### [PROBLEM STATEMENT]
Retype the lines from the first one in the records down to the line containing "left ankle: (130, 368, -3)", counting both, and leave out any pictures.

══ DATA SUPPLIED

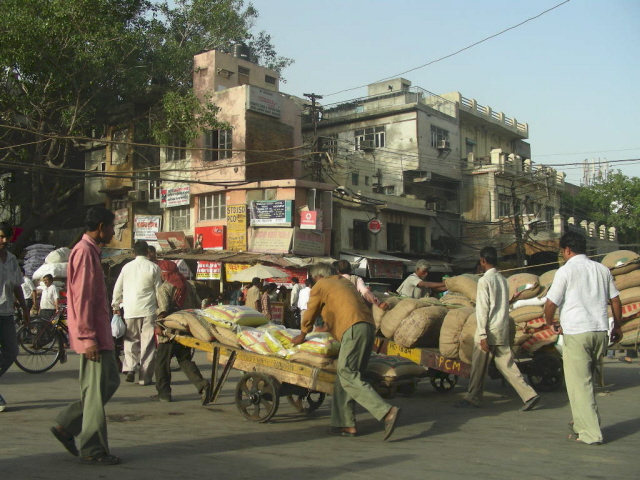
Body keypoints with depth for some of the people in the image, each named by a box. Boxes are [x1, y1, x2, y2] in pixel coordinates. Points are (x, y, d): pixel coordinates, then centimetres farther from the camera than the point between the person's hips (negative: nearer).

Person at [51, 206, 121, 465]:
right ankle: (92, 450, 7)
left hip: (100, 333, 10)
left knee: (109, 382, 15)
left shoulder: (90, 251, 18)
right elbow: (82, 298, -20)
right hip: (93, 335, -10)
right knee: (96, 391, -2)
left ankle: (66, 425, 21)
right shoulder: (85, 252, -14)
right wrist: (88, 338, -22)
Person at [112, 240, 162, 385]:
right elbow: (158, 290, -1)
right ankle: (145, 377, 4)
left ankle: (130, 368, -3)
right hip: (149, 310, -2)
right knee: (148, 343, 3)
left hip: (130, 310, 2)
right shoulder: (153, 267, -2)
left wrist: (115, 305, 25)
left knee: (131, 340, 16)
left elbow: (117, 288, 11)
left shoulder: (127, 267, 6)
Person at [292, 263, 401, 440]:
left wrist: (302, 335, 30)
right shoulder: (346, 283, 31)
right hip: (368, 326, 8)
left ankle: (387, 411, -25)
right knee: (343, 377, 11)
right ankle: (345, 424, 7)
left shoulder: (321, 286, 10)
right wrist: (329, 326, 56)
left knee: (347, 375, -13)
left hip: (353, 329, -8)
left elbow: (310, 313, 16)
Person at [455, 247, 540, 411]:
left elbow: (482, 309, -15)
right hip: (503, 330, 7)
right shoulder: (503, 279, 11)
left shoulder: (485, 280, -12)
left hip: (490, 330, -7)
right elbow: (505, 306, 15)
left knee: (479, 366, 5)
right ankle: (529, 395, 1)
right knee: (506, 364, 9)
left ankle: (472, 398, 16)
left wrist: (482, 335, -16)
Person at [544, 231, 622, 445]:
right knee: (587, 380, 18)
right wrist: (617, 327, 27)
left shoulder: (566, 270, -6)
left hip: (576, 333, -6)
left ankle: (590, 433, -1)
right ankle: (581, 422, 27)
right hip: (600, 331, 6)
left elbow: (550, 304, -9)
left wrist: (551, 323, 9)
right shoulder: (602, 269, 11)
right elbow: (616, 301, 15)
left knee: (579, 383, 0)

════

### [EXERCISE ANSWER]
Body keypoints with depth for some of the people in the image, each named by a box. Boxes are [x1, y1, x2, y2] in pixel coordinates. Points are (x, y, d): pixel coordinates, then centimetres farther from the camera than the point between the person's hips (negative: nearer).

Person at [51, 206, 121, 465]:
right ankle: (92, 450, 7)
left hip: (100, 333, 10)
left knee: (109, 382, 15)
left shoulder: (90, 251, 18)
right elbow: (82, 298, -20)
right hip: (93, 335, -10)
right knee: (96, 391, -2)
left ankle: (66, 425, 21)
right shoulder: (85, 252, -14)
right wrist: (88, 338, -22)
Person at [112, 240, 162, 385]:
right elbow: (158, 290, -1)
right ankle: (145, 377, 4)
left ankle: (130, 368, -3)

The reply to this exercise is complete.